JavaScript Implementation

// find index of an element (target) in a sorted array(arr) using binary search
function binarySearch(arr, target) {
    let left = 0;
    let right = arr.length - 1;
    while (left <= right) {
        const mid = Math.floor((left + right) / 2);

        if (arr[mid] === target) {
            return mid;
        } else if (arr[mid] < target) {
            left = mid + 1;
        } else {
            right = mid - 1;
        }
    }
    return -1;
}

// Example usage
const array = [1, 3, 5, 7, 9, 11, 13, 15, 17, 19];
const target = 11;
const index = binarySearch(array, target);
console.log(`Element ${target} found at index ${index}`);
// Element 11 found at index 5

Complexity Analysis

Binary search has a time complexity of O(log N) where N is the number of elements in the sorted array.

Space complexity is O(1) as it uses a constant amount of extra space.

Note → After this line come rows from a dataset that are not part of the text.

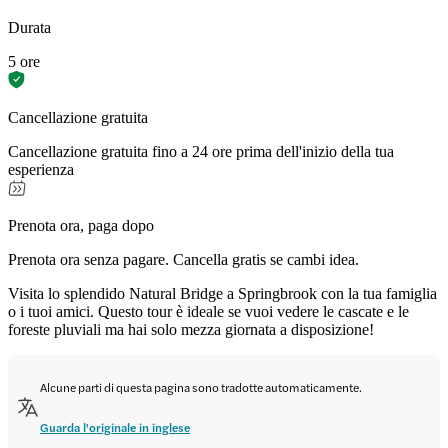
Durata
5 ore
Cancellazione gratuita
Cancellazione gratuita fino a 24 ore prima dell'inizio della tua
esperienza
Prenota ora, paga dopo
Prenota ora senza pagare. Cancella gratis se cambi idea.
Visita lo splendido Natural Bridge a Springbrook con la tua famiglia
o i tuoi amici. Questo tour è ideale se vuoi vedere le cascate e le
foreste pluviali ma hai solo mezza giornata a disposizione!
Alcune parti di questa pagina sono tradotte automaticamente.
Guarda l'originale in inglese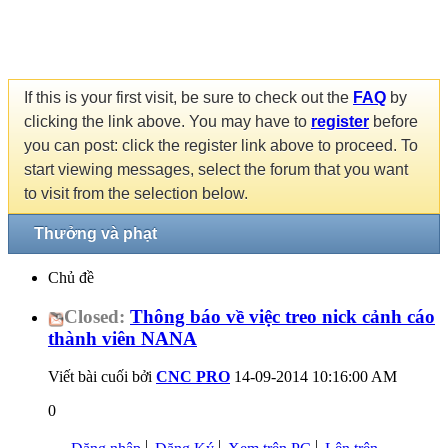
If this is your first visit, be sure to check out the
FAQ
by
clicking the link above. You may have to
register
before
you can post: click the register link above to proceed. To
start viewing messages, select the forum that you want
to visit from the selection below.
Thưởng và phạt
Chủ đề
Closed:
Thông báo về việc treo nick cảnh cáo
thành viên NANA
Viết bài cuối bởi
CNC PRO
14-09-2014
10:16:00 AM
0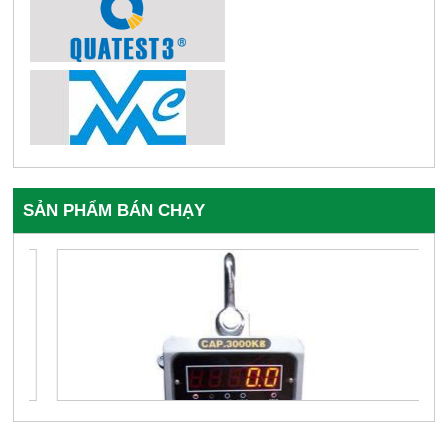
SẢN PHẨM BÁN CHẠY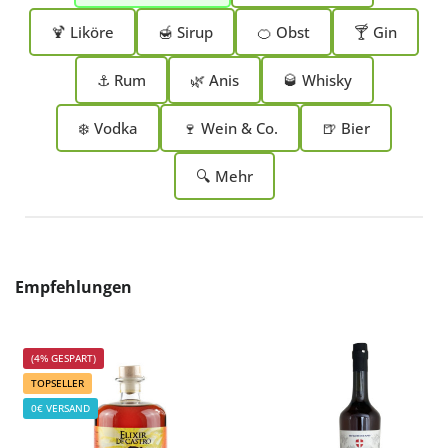
🍹 Liköre
🍯 Sirup
🍊 Obst
🍸 Gin
⚓ Rum
🌿 Anis
🥃 Whisky
❄️ Vodka
🍷 Wein & Co.
🍺 Bier
🔍 Mehr
Produktgalerie überspringen
Empfehlungen
(4% GESPART)
TOPSELLER
0€ VERSAND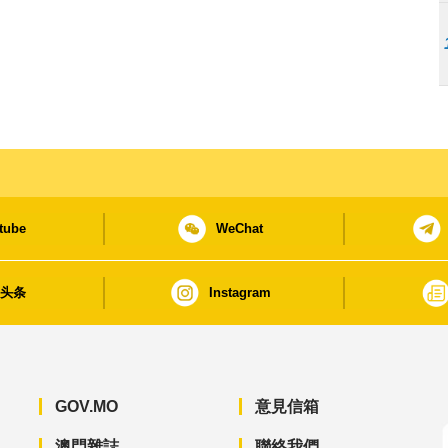
tube
WeChat
日头条
Instagram
GOV.MO
意見信箱
澳門雜誌
聯絡我們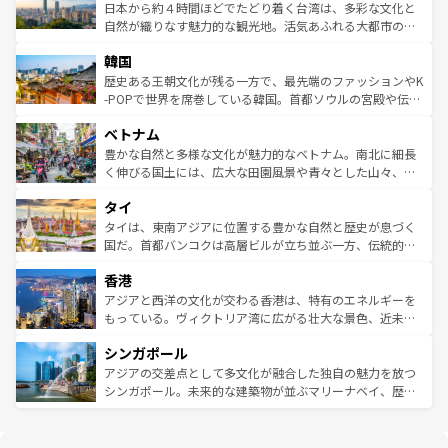
情報は
コンテンツ一覧
を参照してほしい。
人々、おいしいローカルフードやハワイアンミュージッ
ク）、タスマニアの美しい原生林やケアンズの熱帯雨林な
日本から約４時間ほどでたどり着く台湾は、多彩な文化と
ク、伝統的なフラダンスなど、すべてがハワイの魅力を彩
ど、見どころがたくさん。また、カフェやワイン、オージ
自然が織りなす魅力的な観光地。活気あふれる大都市の台
っている。訪れるたびに新しい発見と感動が待っているハ
ービーフなどの食文化も豊かで、美味しいものであふれて
北やノスタルジックな町並みが人気な九份（ジォウフェ
ワイを、存分に味わってほしい。 なお、新着のハワイ情報
韓国
いる。アクティビティも充実しており、サーフィンやダイ
ン）、静ひつな山岳地帯である台湾東部など、都市の喧騒
は
コンテンツ一覧
を参照してほしい。
ビング、ハイキングなど、アウトドア好きにはたまらな
と山間の静けさが共存しており、訪れる人に新しい発見と
歴史ある王朝文化が残る一方で、最先端のファッションやK
い。オーストラリアの多彩な魅力を存分に味わいつくそ
驚きをもたらしてくれる。また、奥深い台湾の食文化も魅
-POPで世界を席巻している韓国。首都ソウルの宮殿や伝統
う。 なお、新着のオーストラリア情報は
コンテンツ一覧
を
力で、夜市などの屋台グルメから高級料理、ヘルシーで美
家屋が並ぶエリアでは韓国の歴史と文化に浸ることがで
参照してほしい。
ベトナム
容にもいいと評判のスイーツなど、バラエティ豊かな料理
き、地方に足を延ばせば四季折々の自然美を楽しむことが
が味わえる。 なお、新着の台湾情報は
コンテンツ一覧
を参
できる。そして、キムチや焼肉、絶品のストリートフード
豊かな自然と多様な文化が魅力的なベトナム。南北に細長
照してほしい。
まで、さまざまな韓国料理が待っている。夜には、韓国な
く伸びる国土には、広大な田園風景や青々とした山々、世
らではのナイトライフも堪能できる。あたたかいホスピタ
界遺産に登録された壮大な自然景観が点在し、都市部では
タイ
リティに包まれながら、韓国の多彩な魅力を心ゆくまで味
急速な発展と共に伝統が息づく。ハノイの古い町並みやホ
わってみてほしい。 なお、新着の韓国情報は
コンテンツ一
ーチミン市のフランス統治時代の建物も、独特の雰囲気を
タイは、東南アジアに位置する豊かな自然と歴史が息づく
覧
を参照してほしい。
醸し出している。また、バラエティの豊かさとおいしさで
国だ。首都バンコクは高層ビルが立ち並ぶ一方、伝統的な
世界中の食通を魅了してやまないベトナム料理も魅力のひ
寺院や市場がいたるところに点在し、古きよき文化と現代
香港
とつ。フォーやバインミー、ベトナムコーヒーなどは、ぜ
の活気が交差している。北部ではチェンマイなどの山岳地
ひ現地で味わいたい。どの地域を訪れてもあたたかい人々
帯で自然と触れ合い、南部ではプーケットやクラビの美し
アジアと西洋の文化が交わる香港は、特有のエネルギーを
が旅行者を迎えてくれるので、きっと忘れられない旅にな
いビーチでリゾート気分を楽しむことができる。タイ料理
もっている。ヴィクトリア湾に広がる壮大な景色、近未来
るはずだ。 なお、新着のベトナム情報は
コンテンツ一覧
を
は世界的に有名で、屋台から高級レストランまで味覚を刺
的なアートスポット、そして歴史と現代が融合した町並
参照してほしい。
シンガポール
激する。気候は一年中温暖で、どの季節にも異なる楽しみ
み、どこを訪れても感動するはず。観光スポットが密集し
が待っている。親しみやすいタイの人々、仏教を中心とし
ており、効率よく見どころを回れるのも魅力。息をのむよ
アジアの交差点として多文化が融合した独自の魅力を放つ
た文化、そして多様な観光資源が、訪れる旅人を魅了し続
うな絶景から文化的な体験まで、香港を存分に楽しみ尽く
シンガポール。未来的な建築物が並ぶマリーナベイ、歴史
ける。 なお、新着のタイ情報は
コンテンツ一覧
を参照して
そう。 なお、新着の香港情報は
コンテンツ一覧
を参照して
と伝統を感じられるエスニックタウン、多数の緑豊かな公
ほしい。
ほしい。
園や自然保護区など、自然が調和した近代的な景観と文化
の多様性あふれるカラフルな町は、どこを歩いても新しい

Advantage and Disadvantage

Advantage:

  • Efficiency: Binary search is highly efficient due to its logarithmic time complexity. It drastically reduces the search space with each comparison, making it ideal for large datasets.
  • Applicability: It works well with sorted arrays, making it suitable for a wide range of applications where data is organized in a sorted manner.
  • Deterministic: Binary search has a deterministic nature, ensuring that it will always find the target element if it exists in the array.

Disadvantage:

  • Requirement of Sorted Array: Binary search requires the array to be sorted beforehand. If the array is not sorted, either a sorting step is needed (which increases the overall time complexity) or a different search algorithm must be used.
  • Limited Applicability: It cannot be directly applied to data structures other than arrays, such as linked lists, where sequential access is not efficient.
  • No Handling of Duplicates: Binary search may not handle duplicates efficiently, especially if the application requires finding all occurrences of a particular element.

Application

Binary search finds application in various domains where efficiency in searching large datasets is crucial. Some common applications include:

  • Database Systems: Binary search is used in database systems to quickly locate records based on indexed columns.
  • Information Retrieval: Search engines utilize binary search to efficiently retrieve relevant information from a large corpus of documents.
  • Game Development: Binary search is employed in game development algorithms, such as pathfinding and collision detection, to optimize performance.
  • Genetics and Bioinformatics: It is used in genetic and bioinformatic algorithms to search and analyze large datasets of DNA sequences or protein structures.
  • Sorting Algorithms: Binary search is a fundamental component of various sorting algorithms like quicksort and mergesort, enhancing their efficiency.